Ask an Astronomer

Question: "Do the stars really move?"

segment number: 2005-002

STEVE LORD:

Since the dawn of time, people have looked up and watched the stars move across the sky throughout the night.

In ancient times, people believed the Earth stood still, and the stars rotated around it on the inside of a giant sphere.

But then, in the 16th century, a new idea was proposed by the astronomer Nicolai Copernicus.

Copernicus suggested that the apparent motion of the stars was caused by the movement of the Earth. As the Earth turned each night, the stars tracked across the sky. And as the Earth moved around the Sun, the nighttime constellations (those we can see at night in the direction away from the Sun) also changed.

Well, that seemed to be it. It was clear that the movement of stars overhead is an illusion.

But then, in 1718, astronomer Edmund Halley looked at the positions of several stars that had been recorded by the ancient Greek astronomer Hipparchus of Rhodes.

Halley realized that the stars had moved a little bit relative to each other since Hipparchus had measured them nearly 2000 years earlier.

It wasn't until the 20th century that this all started to make sense.

Now we know that we live in a galaxy. Stars in all galaxies actually race around a central core, like racecars speeding around a circular

track. Our Sun moves at over 160 miles per second, and takes over 200 million years to go all the way around the galaxy.

Since the Sun's birth the Sun and Solar System have done about 28 such high-speed laps -- always keeping up with the competitors.

We can't see this motion because the stars are so far away.

It's the same as if you look at an airplane.

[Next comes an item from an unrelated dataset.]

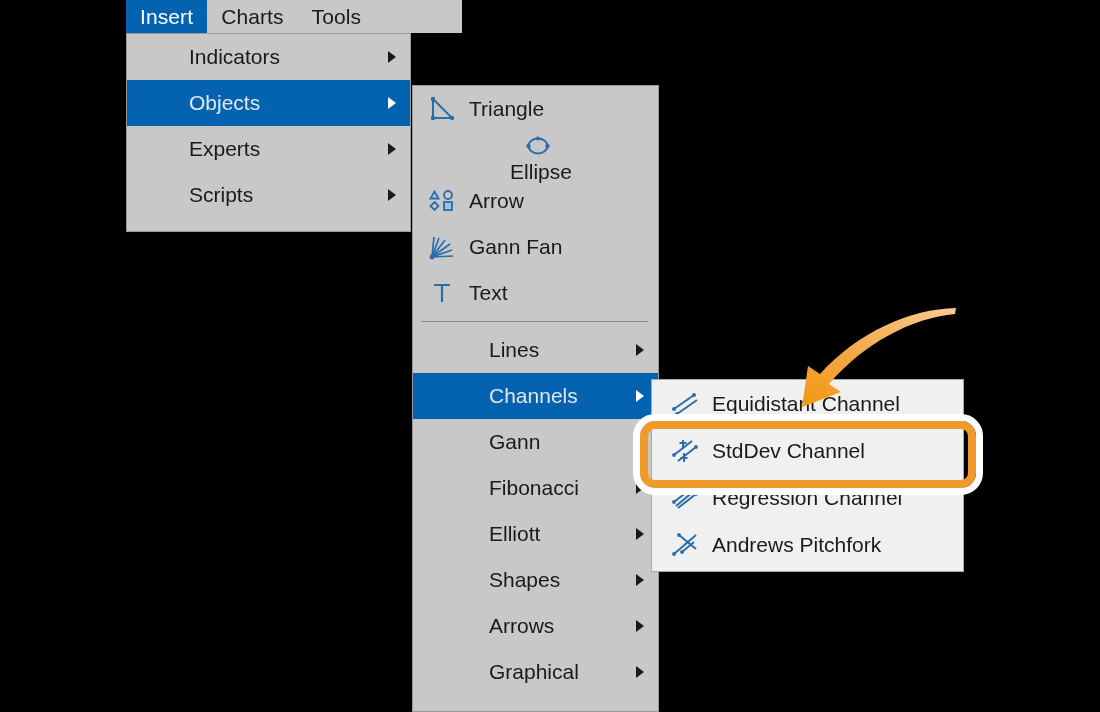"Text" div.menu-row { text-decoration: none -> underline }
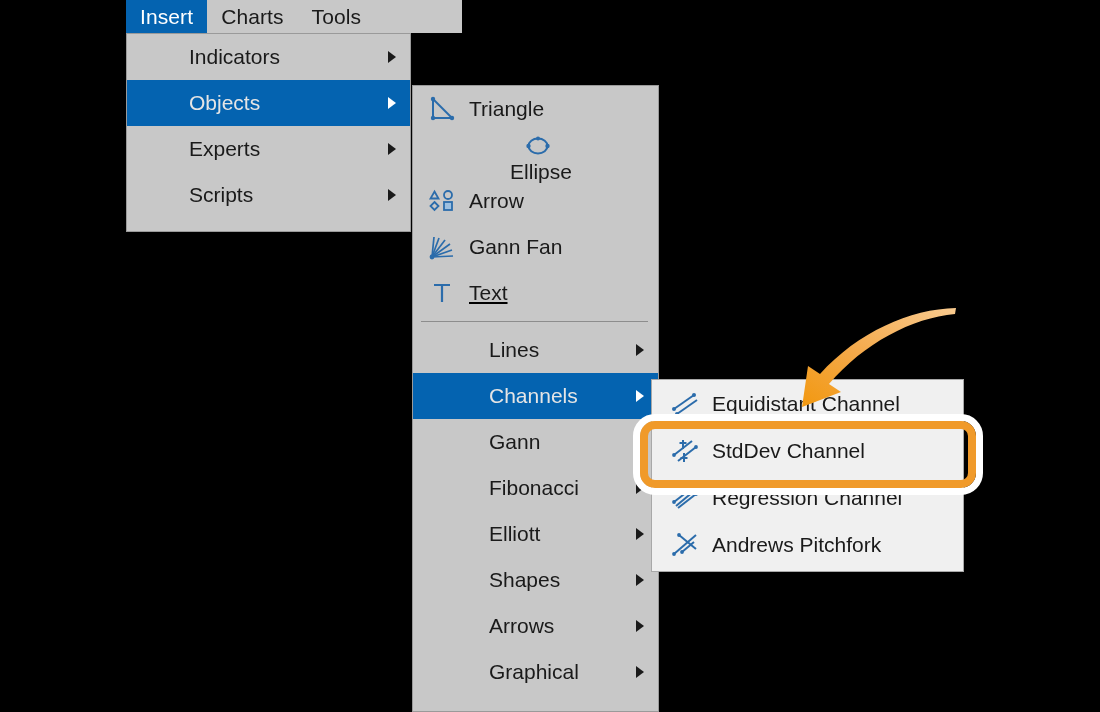"Shapes" span.label { text: Shapes -> Channel }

If an airplane is close by, it seems to move very fast, but an airplane flying at 30,000 feet seems to move very slowly, even though they're both moving the same speed.

Stars that are at different distances from the Earth will also reveal their motion over long periods of time. And, like the two airplanes, the stars closest to us will appear to move more quickly.

So, do stars really move? Well, their motion wending their way across the night sky is an illusion caused by the spinning Earth, just as the Sun is seen to move during the daytime.

But all the stars are moving terribly fast (including the Sun and the Earth), speeding around the center of the galaxy in circles like race cars.

For "Ask an Astronomer," I'm Dr. Steve Lord at NASA's Infrared Processing and Analysis Center at the California Institute of Technology.